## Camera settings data
################
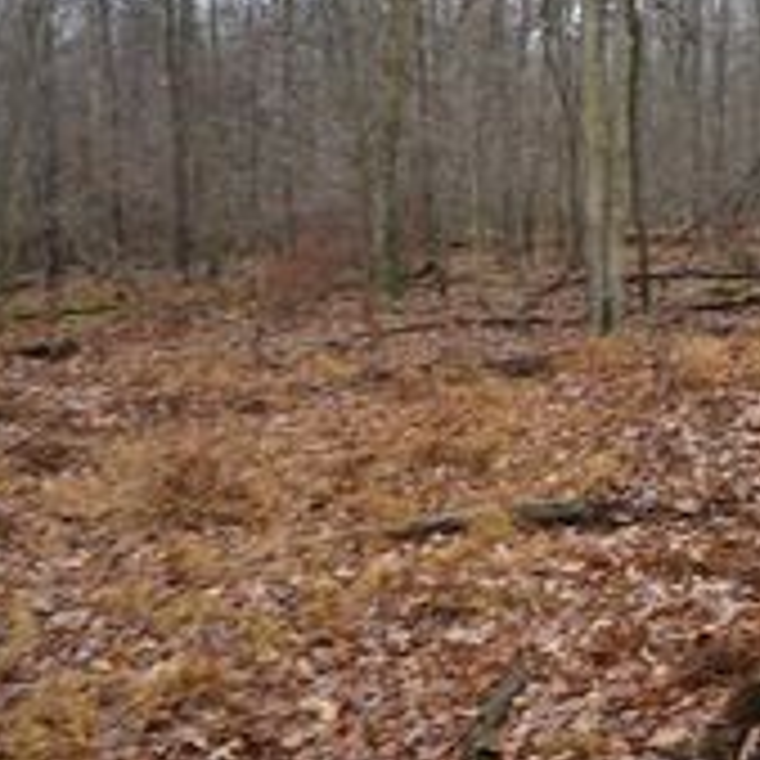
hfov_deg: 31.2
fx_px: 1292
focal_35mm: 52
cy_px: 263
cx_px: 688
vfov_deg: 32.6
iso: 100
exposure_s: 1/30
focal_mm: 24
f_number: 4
################
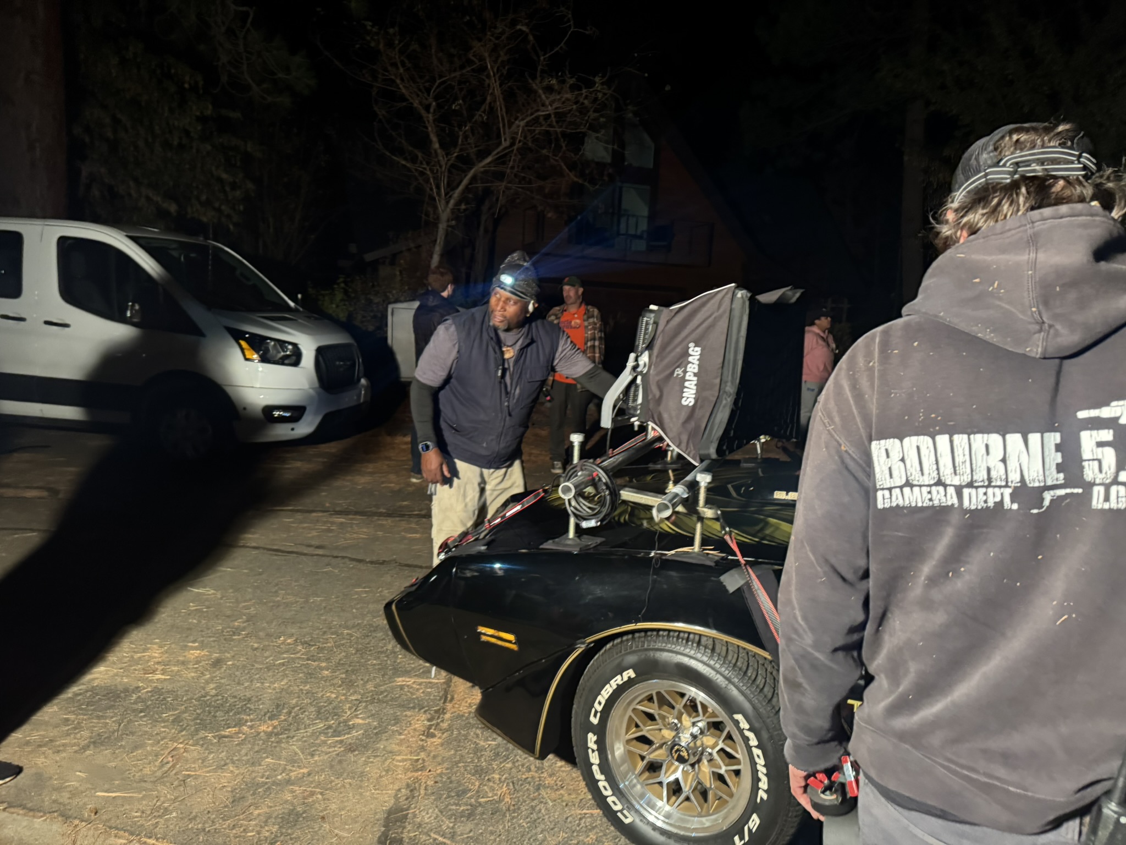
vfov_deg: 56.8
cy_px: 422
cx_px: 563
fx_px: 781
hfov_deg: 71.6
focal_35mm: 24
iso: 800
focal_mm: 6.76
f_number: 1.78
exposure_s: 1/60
################
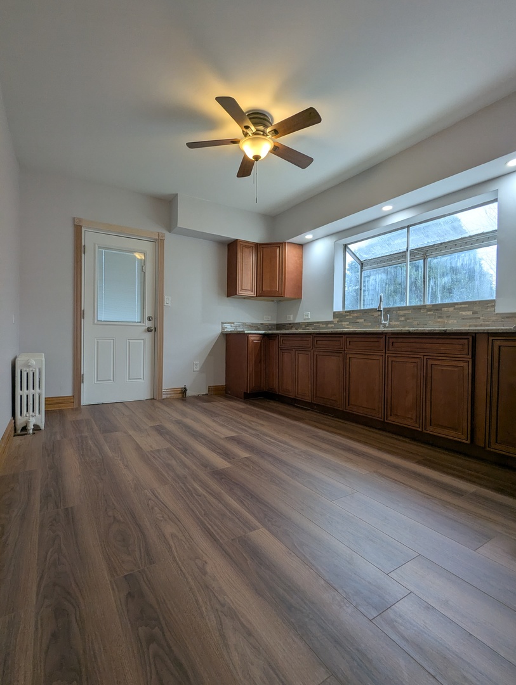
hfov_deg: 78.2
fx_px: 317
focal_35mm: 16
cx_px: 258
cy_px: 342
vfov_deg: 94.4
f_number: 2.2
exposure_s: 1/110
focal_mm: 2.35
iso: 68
################
## What needs to be done
Taking the entries above, restate exactly those lines that fall between the line with "hfov_deg: 31.2" and the line with "f_number: 4", keeping both of those lines too.

## Answer box
hfov_deg: 31.2
fx_px: 1292
focal_35mm: 52
cy_px: 263
cx_px: 688
vfov_deg: 32.6
iso: 100
exposure_s: 1/30
focal_mm: 24
f_number: 4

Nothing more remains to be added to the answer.